Long Beach: Alles nur California Dreamin'?

Eine Formel-1-Rückkehr auf den US-amerikanischen Straßenkurs wird vor dem Hintergrund des neuen Indy-Car-Vertrages unwahrscheinlich - Kosten steigen



Die Chancen für ein Formel-1-Comeback in Long Beach schwinden. Nachdem durch die Öffnung des Vertrages zwischen Rennpromoter und Stadt eine Perspektive für einen Grand Prix der Königsklasse geschaffen wurde, scheint das Projekt an der IndyCar-Serie und der Sicherheit zu scheitern. Die US-Monoposto-Serie ist bis einschließlich 2018 auf den kalifornischen Straßenkurs abonniert. Der neue Kontrakt sieht Rennen anderer Meisterschaften frühestens nach dem Auslaufen vor.
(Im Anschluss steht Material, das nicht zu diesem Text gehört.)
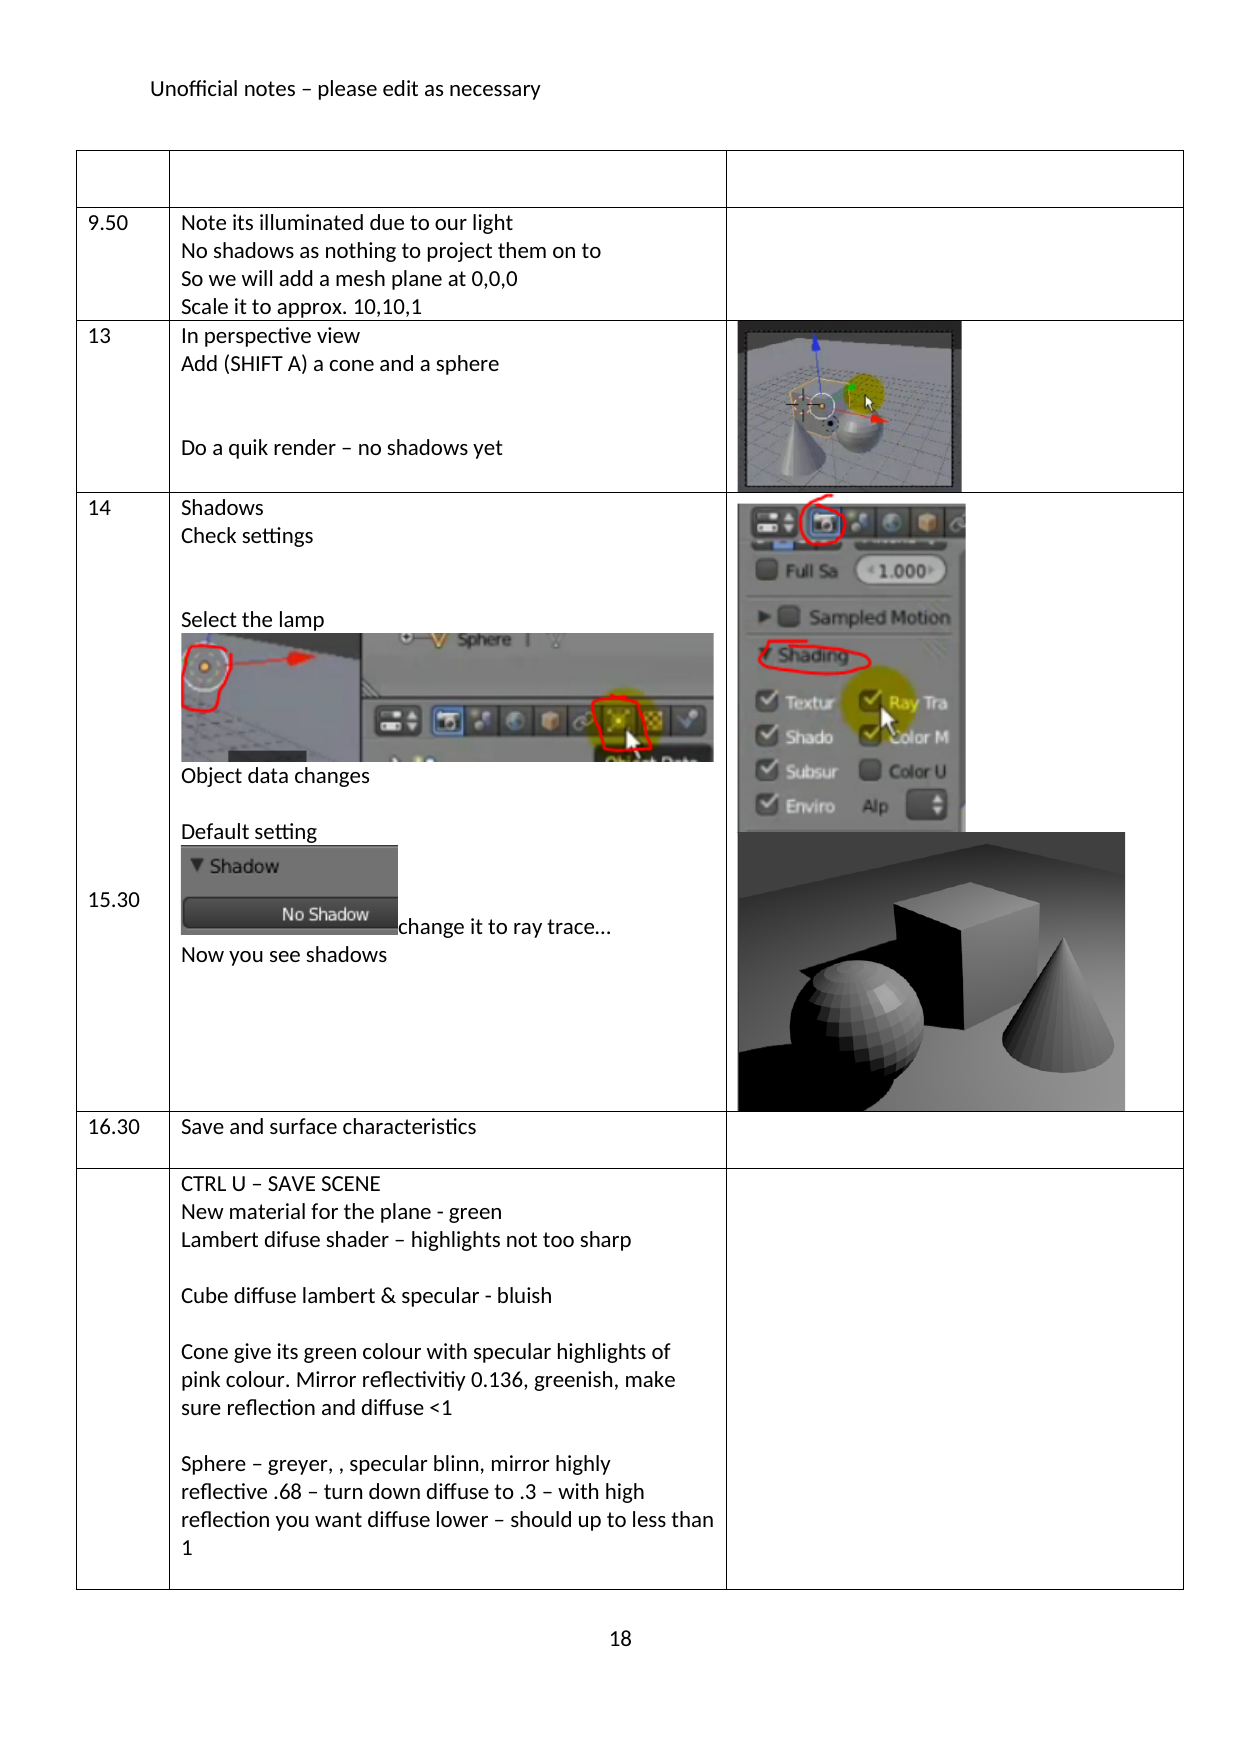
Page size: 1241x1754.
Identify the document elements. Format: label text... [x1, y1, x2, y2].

Hinzu kommt, dass der Vertrag per Option um maximal zwei Jahre zu identischen Konditionen verlängert werden kann, was eine Verbindung bis 2020 bedeuten würde. Long Beach steht hinter den IndyCars, was ein einstimmiges Votum im Stadtparlament zum Ausdruck brachte. Auch bei Jim Michaelian, Chef des Promoters Grand Prix Association, ist von der Formel 1 keine Rede mehr: "Wir haben nun die Möglichkeit, gemeinsam mit der Stadt das Straßenkurs-Rennen Nummer eins in Nordamerika zu veranstalten."

Die IndyCar-Piloten Takuma Sato und Justin Wilson äußerten unlängst Bedenken, wenn es um die Sicherheit eines möglichen Gastspiels der Königsklasse geht. In den Griff zu bekommen wären diese nur, wenn viel Geld investiert werden würde. Allerdings sind die geringen Aufwendungen der öffentlichen Hand für ein Formel-1-Comeback und die großen Erträge für die Stadtkasse zuletzt immer das Argument von Long-Beach-Patron Chris Pook gewesen. Fällt das aus, bleibt nicht mehr viel auf der Nutzenseite.